13.11.2007

New Eurostar-Terminal St Pancras in London

From November 14, Eurostar trains will writhe out from under the St Pancras station's unforgettable train shed roof through new tunnels and £5.8bn-worth of newly forged engineering works to reach Paris Gare du Nord in just two-and-a-quarter hours.

When St Pancras was threatened with destruction in 1966, eminent architectural historians - including Nikolaus Pevsner and tireless conservationists, notably John Betjeman - fought a vigorous campaign to shame British Railways and Harold Wilson's government. Only a few years earlier, London had lost the world-famous Euston Arch. This time, the conservation lobby had developed the teeth of a great white shark and the grip of a bulldog. St Pancras was listed Grade 1, the same status as those other great gothic national monuments, Westminster Abbey and the Palace of Westminster.

Quality abounds in this extraordinary public space. Rich, scratch-proof timber floors here. Stone flagstones there. No carpets. No McDonald's. The very latest in easy-to-use information technology. All this in Britain, the land of tat, executive homes, chainstore mania and shopping malls.

This is all the more remarkable given the extremely complex nature of the project.

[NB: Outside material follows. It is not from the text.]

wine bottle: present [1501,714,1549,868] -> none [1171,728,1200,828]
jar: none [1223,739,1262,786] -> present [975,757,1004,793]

Eurostar platforms and undercroft aside, works include a new concrete station beneath St Pancras for the Bedford to Brighton services, connecting the terminus with Luton and Gatwick airports; a modernised and vastly extended London Underground station at King's Cross St Pancras; new regional train platforms for the Midland main line and future services, aboard Japanese-built "bullet trains", to Stratford and Kent; the restoration and extension of Scott's hotel into a five-star Marriott Renaissance; the construction of a new gothic wing by Richard Griffiths and RHWL architects as an extension to the hotel; and flats in the upper floors of the old Midland Grand converted by the Manhattan Loft Corporation.

In its new guise, and despite the security measures necessary to keep Eurostar services safe, St Pancras will remain very much a public building. A common walkway passes through the Eurostar undercroft. Anyone will be able to come here to drink at the champagne bar set alongside arriving and departing trains, to meet beneath the station's new statues of reunited lovers and of Sir John Betjeman. The station will even boast a farmers' market.